The downside of early detection
There is another issue to consider when it comes to screening: the effect it will have on patients.
With early detection of MRSA comes an increase in the number of patients placed on isolation precautions, says Diekema.
These patients may suffer from depression and feelings of isolation. They have less contact with healthcare workers during a hospital stay, and that can lead to complications.
In addition, these patients also report lower satisfaction with their care. These points are often overlooked, says Diekema, but must be weighed by facilities that are considering the pros and cons of universal screening.
When to opt for screening
There are times when screening is not only appropriate, it’s necessary, Diekema says. You should use screening to assess the scope of your facility’s MRSA problem and to create a strategy for reducing the infection rate.
“Your [facility] has to tailor its approach to its unique set of circumstances and implement what works,” adds Diekema.
You should also screen in the event of an outbreak or if standard infection control methods aren’t getting your MRSA problem under control. Begin screening in high-risk units in these instances, Diekema says.

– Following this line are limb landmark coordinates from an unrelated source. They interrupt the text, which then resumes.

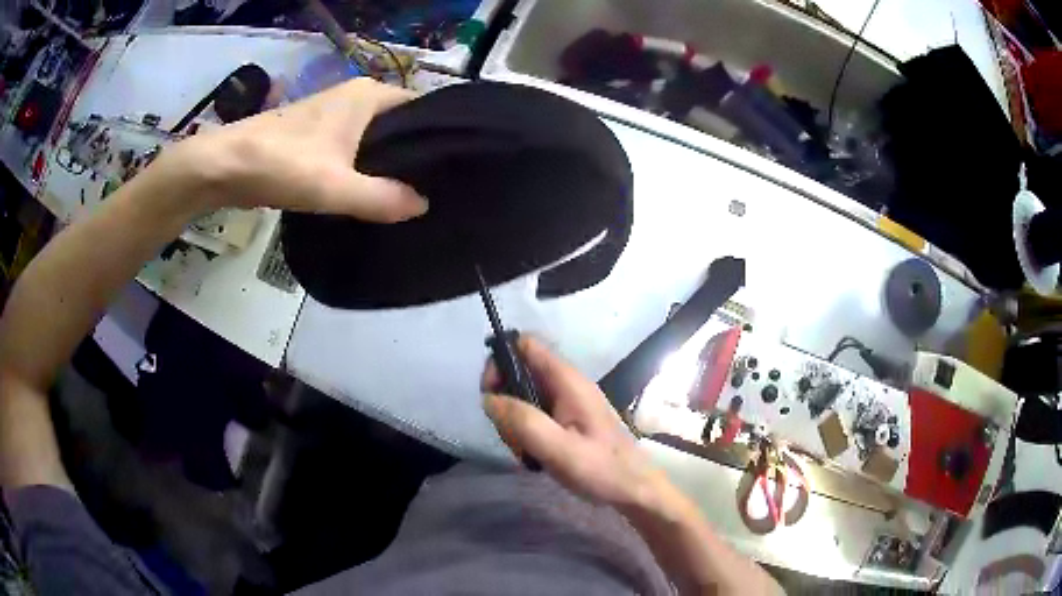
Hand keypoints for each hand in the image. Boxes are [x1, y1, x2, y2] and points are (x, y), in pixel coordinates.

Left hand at [155, 78, 427, 222]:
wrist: (224, 167)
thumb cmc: (281, 164)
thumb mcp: (335, 186)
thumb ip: (382, 197)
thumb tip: (423, 206)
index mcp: (368, 95)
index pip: (422, 107)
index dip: (438, 135)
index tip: (454, 166)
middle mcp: (355, 97)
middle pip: (400, 123)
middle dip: (414, 152)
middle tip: (437, 187)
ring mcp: (333, 114)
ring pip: (375, 136)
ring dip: (388, 161)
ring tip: (412, 192)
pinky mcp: (316, 133)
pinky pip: (354, 146)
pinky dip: (365, 165)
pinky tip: (371, 191)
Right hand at [482, 336, 667, 508]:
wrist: (633, 489)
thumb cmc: (602, 469)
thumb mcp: (560, 449)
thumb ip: (524, 422)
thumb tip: (489, 399)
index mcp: (568, 381)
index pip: (526, 345)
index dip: (501, 360)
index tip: (490, 393)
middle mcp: (566, 385)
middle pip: (520, 372)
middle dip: (504, 399)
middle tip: (508, 432)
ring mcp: (567, 403)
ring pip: (523, 396)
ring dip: (513, 421)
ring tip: (523, 451)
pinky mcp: (566, 421)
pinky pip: (534, 415)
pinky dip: (524, 431)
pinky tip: (531, 455)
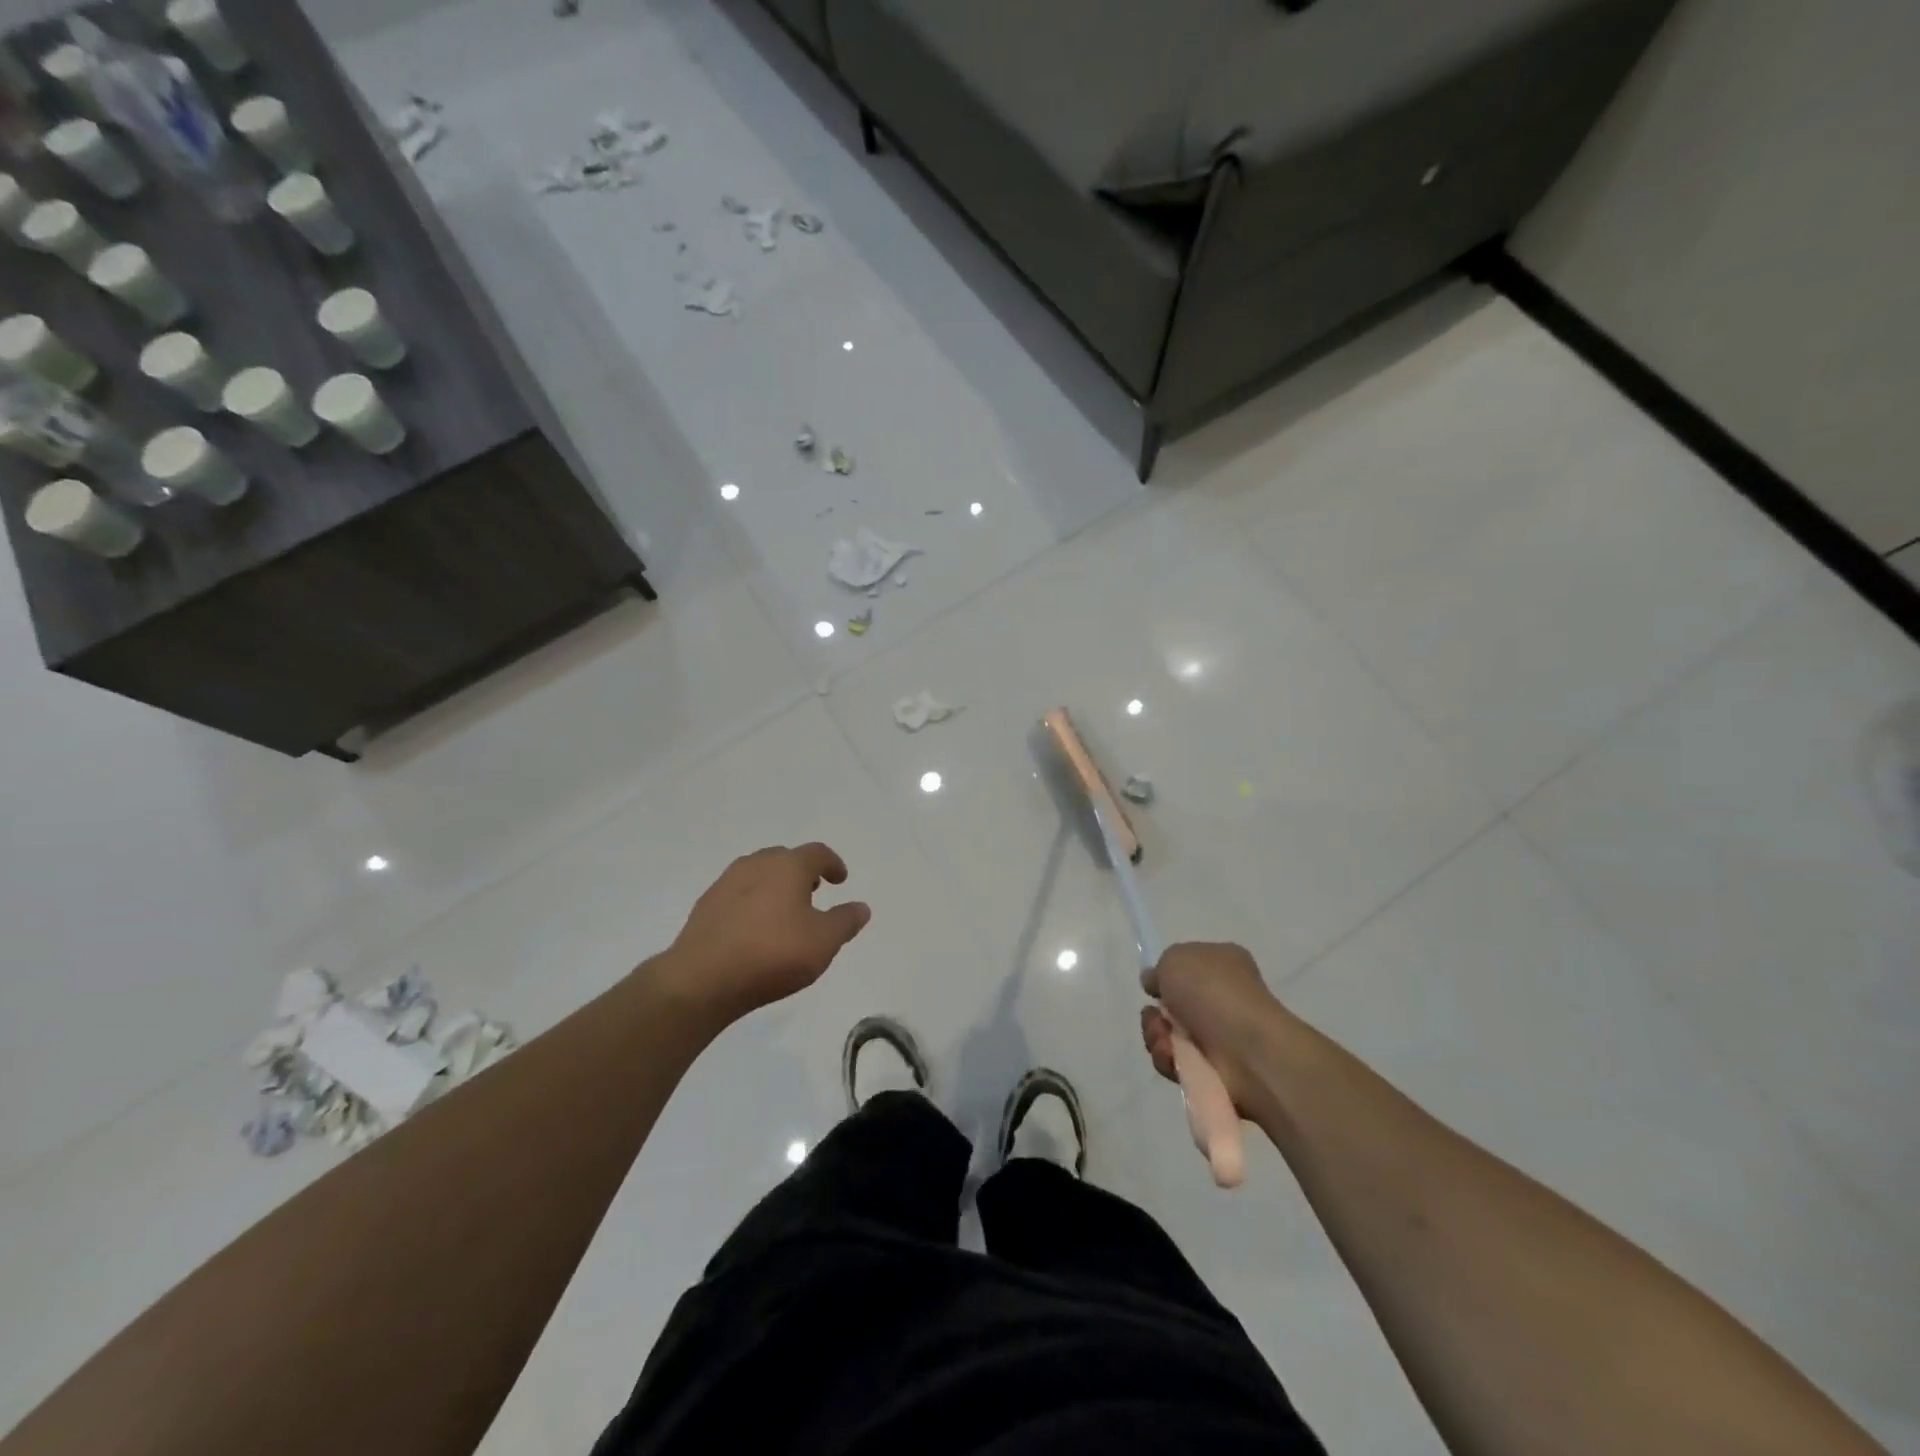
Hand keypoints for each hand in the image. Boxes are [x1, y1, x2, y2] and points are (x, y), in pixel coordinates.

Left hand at [661, 843, 870, 1022]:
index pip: (817, 853)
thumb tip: (861, 907)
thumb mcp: (824, 942)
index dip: (833, 864)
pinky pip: (737, 894)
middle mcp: (756, 865)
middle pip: (784, 858)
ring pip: (758, 874)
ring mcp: (725, 884)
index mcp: (788, 866)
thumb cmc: (772, 954)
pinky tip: (754, 929)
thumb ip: (845, 921)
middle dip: (802, 872)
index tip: (840, 880)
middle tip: (813, 891)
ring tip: (784, 911)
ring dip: (775, 885)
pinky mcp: (705, 906)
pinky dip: (752, 902)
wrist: (702, 980)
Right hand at [1140, 942, 1286, 1114]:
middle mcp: (1222, 998)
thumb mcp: (1176, 958)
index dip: (1165, 977)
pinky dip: (1168, 1059)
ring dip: (1156, 1036)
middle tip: (1157, 1018)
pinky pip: (1175, 1062)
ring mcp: (1219, 1036)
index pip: (1187, 967)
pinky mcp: (1213, 1070)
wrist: (1247, 1050)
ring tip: (1165, 1041)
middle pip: (1170, 1006)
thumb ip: (1159, 968)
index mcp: (1223, 964)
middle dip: (1154, 1014)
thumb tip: (1155, 983)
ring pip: (1168, 1035)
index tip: (1154, 986)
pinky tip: (1174, 1057)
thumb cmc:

Focusing screening on the ICU has been an effective tactic at some institutions.
Being placed on contact precautions will have less of an effect on these patients, Diekema says, adding that “patients already have private rooms. They aren’t likely to be up walking around, so keeping them isolated will be less burdensome.”
In the end, it all boils down to the needs of the individual facility.
“Some [facilities] may need to resort to screening to control MRSA,” says Diekema. For others, particularly those with low numbers of MRSA infections, it may not be worth the time or the effort.